Apaydın camp in line with practice, says UN
Emine Kart & Özgür Ekşi ANKARA - Hürriyet Daily News
Syrian refugees arrive at the Öncupınar refugee camp in Kilis near the Syrian border. The number of Syrians fleeing from the violence are rapidly increasing.The United Nations’ international body for refugees has said keeping Syrian military defectors in a separate camp in Hatay is in line with established international practice.
Experts in humanitarian law working with the United Nations High Commissioner for Refugees (UNHCR) told Hürriyet Daily News Aug. 30 that such separation of refugee camps is an international norm set by the UNHCR’s Executive Committee. Civilian and military refugees were similarly kept in separate camps by European countries during the 1992-95 conflict in Bosnia. “And at the moment, there are similar separate camps in different places in Africa, such as Somalia, Darfur, and Kenya,” one of the experts, who requested anonymity, told Hürriyet Daily News.

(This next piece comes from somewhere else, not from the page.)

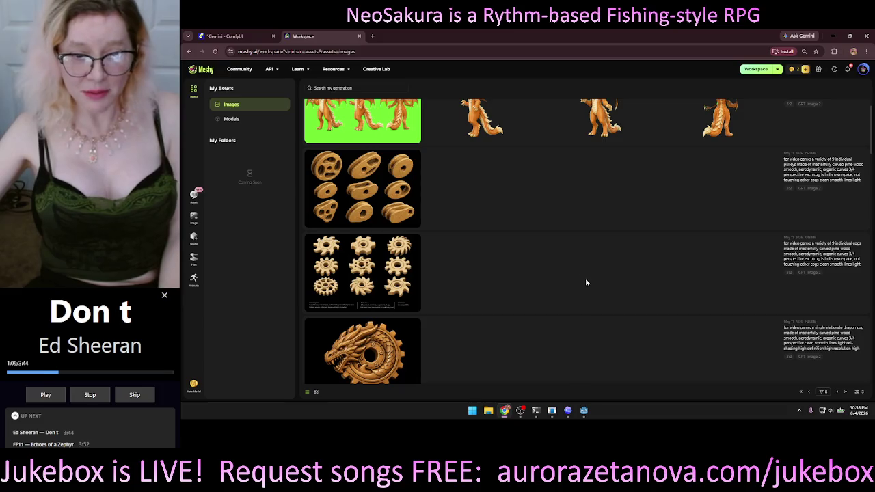
scroll(430, 229, "down", 2)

A government does not necessarily need to have an obligatory circumstance for drafting a by-law like Regulation No. 7473 of Nov. 7, 1995 on Combatant Members of Foreign Armies Seeking Asylum in Turkey, experts said. But Turkey experienced a mass influx of almost half a million mostly Kurdish Peshmerga refugees from Iraq in 1988 and 1991, as well as mass influxes of Albanians, Bosnian Muslims, Pomaks (Bulgarian-speaking Muslims), and Turks in 1989, 1992-1995, and 1999, respectively, as cited by Kemal Kirişçi, a professor of political science and international relations at Boğaziçi University, in an article dated November 2003.
In an interview with the Anatolia news agency released on Aug. 29, Carol Batchelor, a representative of the UNHCR’s office in Turkey, didn’t refer to the issue surrounding the 1995 by-law at all. “It is through an individual refugee status determination procedure that it can be determined whether someone is a refugee. This assessment is made on an individual basis. As some of the former military may have been engaged in the conflict from which the civilians fled, it is advised that there is a separation, at least until an individual assessment is made of refugee status,” Batchelor told Hürriyet Daily News in response to a question via email asking whether the refugees at the Apaydın camp should be considered “foreign soldiers” or “refugees with military backgrounds” or in some other category.

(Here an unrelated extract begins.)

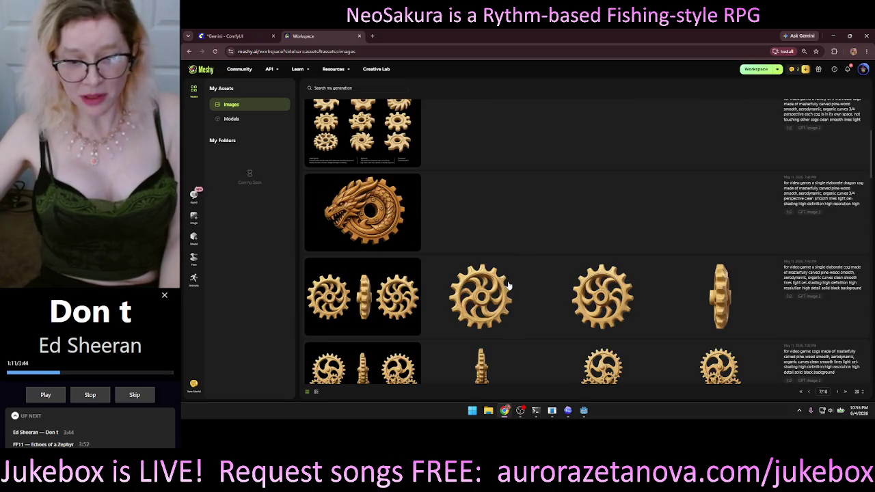
mouse_move(385, 204)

In her interview with Anatolia Batchelor praised the Turkish government’s efforts, while also supporting the hosting of former military members and civilians in separate camps. “This is normal under international law, that those who are former military are separated from the civilians,” Batchelor said, while also noting that a majority of people in the camps in Turkey were women, children and elderly people.
“These are civilians, these are people who very much need to be protected, they have special needs and it is important that those who have laid down their weapons who are former military are separated from the civilian camps. They must also be protected. But the international legal regime for protecting them is indeed different. And it is important that they are separated and Turkey has followed that policy,” she said.
Turkey’s Foreign Ministry defends the situation, saying the implementation may not be in line with the by-law, but is in line with “established international practice.”
“We are looking at the issue overall, that is to say, as a whole. But we also review each and every case in its specific circumstances,” a Turkish diplomat, speaking under customary condition of anonymity, told Hürriyet Daily News Aug. 30. “The implementation of the Apaydın camp is in line with established international practice. This is a situation where security risks are high for these military figures; they might even be subject to lynching by other civilian Syrians, so we have had to keep them in a separate camp as a precaution,” the same diplomat said.
Military refugees must be kept in a separate camp according to a 1995 by-law, Foreign Minister Ahmet Davutoğlu said on Aug. 29. According to the related law dated 1941, and related by-laws dated 1995, “keeping foreign combat soldiers and officers who come [to Turkey] in a separate camp is not a choice, but is a requirement of regulations on this issue. UN practices also fall within this framework,” Davutoğlu said.
According to Regulation No. 7473 of Nov. 7, 1995, on Combatant Members of Foreign Armies Seeking Asylum in Turkey, to which Davutoğlu referred: “’Combative foreign military member’ defines soldiers who are accepted into the country or seized in the country, and defines soldiers whose armed forces are waging war on or have a conflict with a third country.” Thus, the regulation to which Davutoğlu referred as the basis for the establishment of a separate camp for military origin Syrians does not list soldiers who are involved in a civil war, as is the case in Syria.